Rewrite the text lines of the material below as a Markdown table with the columns Row and Line. Give each line a row number, and leave out blank lines and pictures.

### SOURCE MATERIAL ###

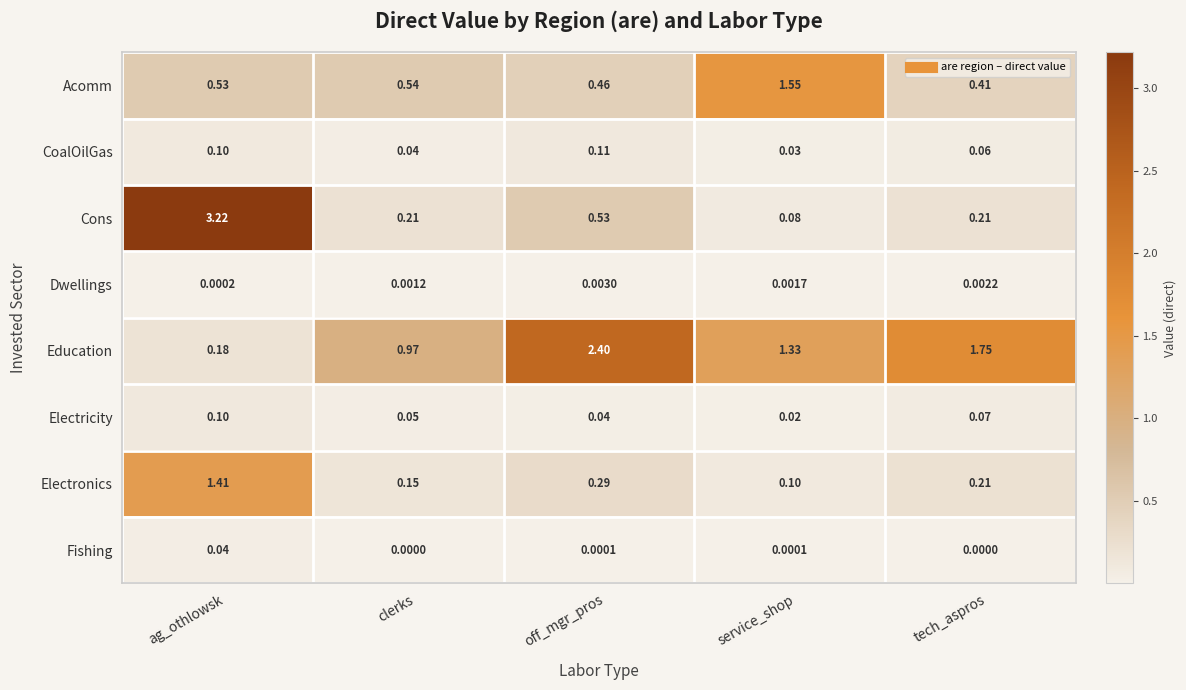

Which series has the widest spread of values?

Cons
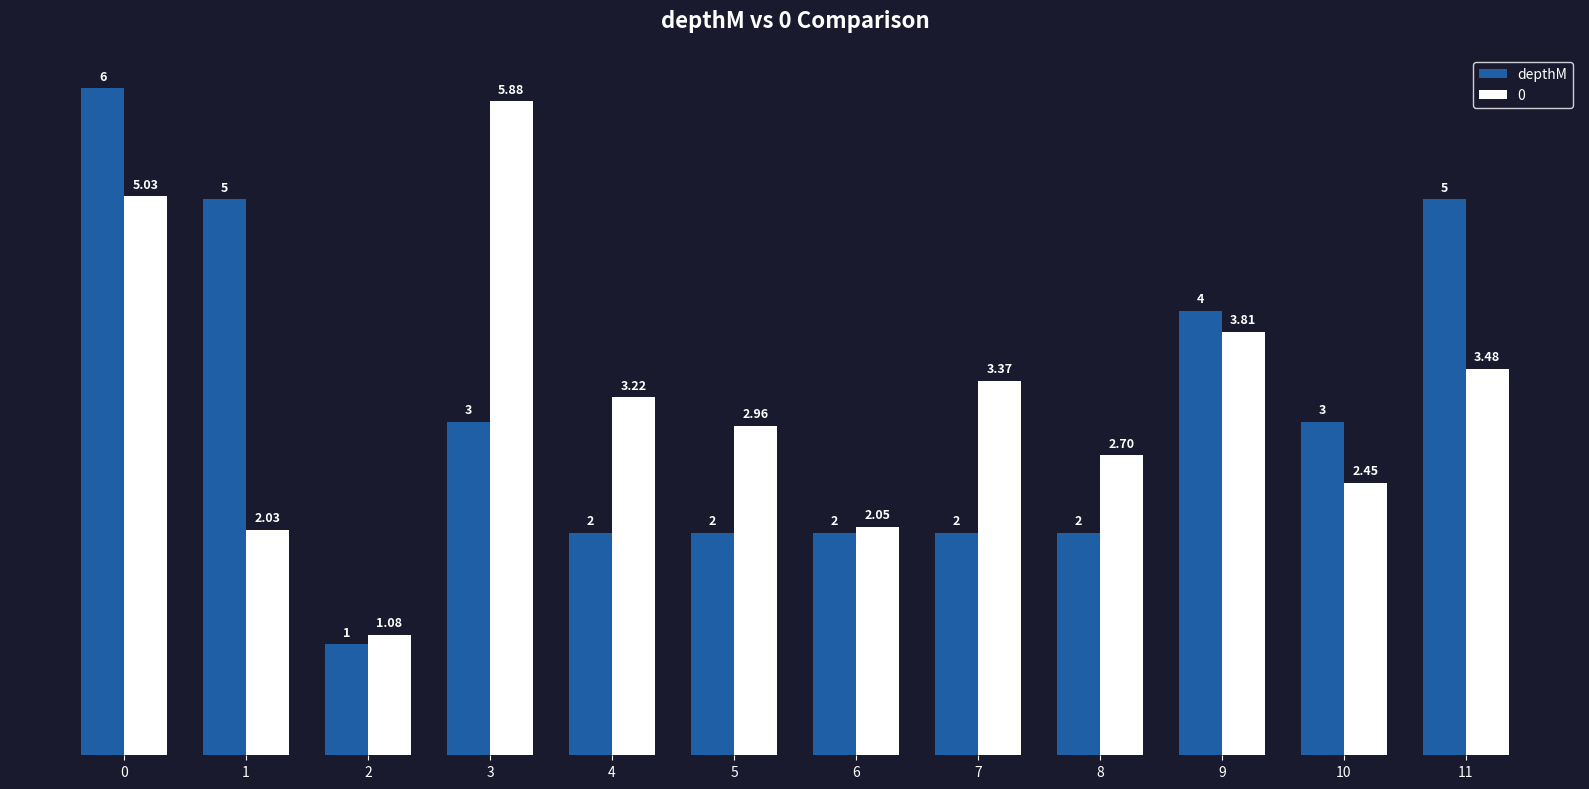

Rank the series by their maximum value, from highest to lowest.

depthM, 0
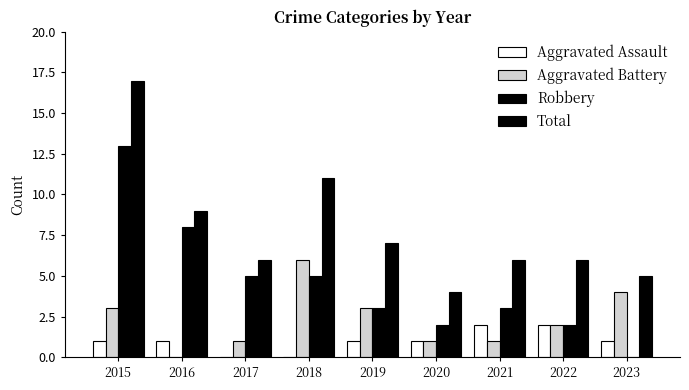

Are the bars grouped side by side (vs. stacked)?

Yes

###

RESPONSE AREA
| Row | Line |
|---|---|
| 1 | Which series has the widest spread of values? |
| 2 | Cons |
| 3 | Rank the series by their maximum value, from highest to lowest. |
| 4 | depthM, 0 |
| 5 | Are the bars grouped side by side (vs. stacked)? |
| 6 | Yes |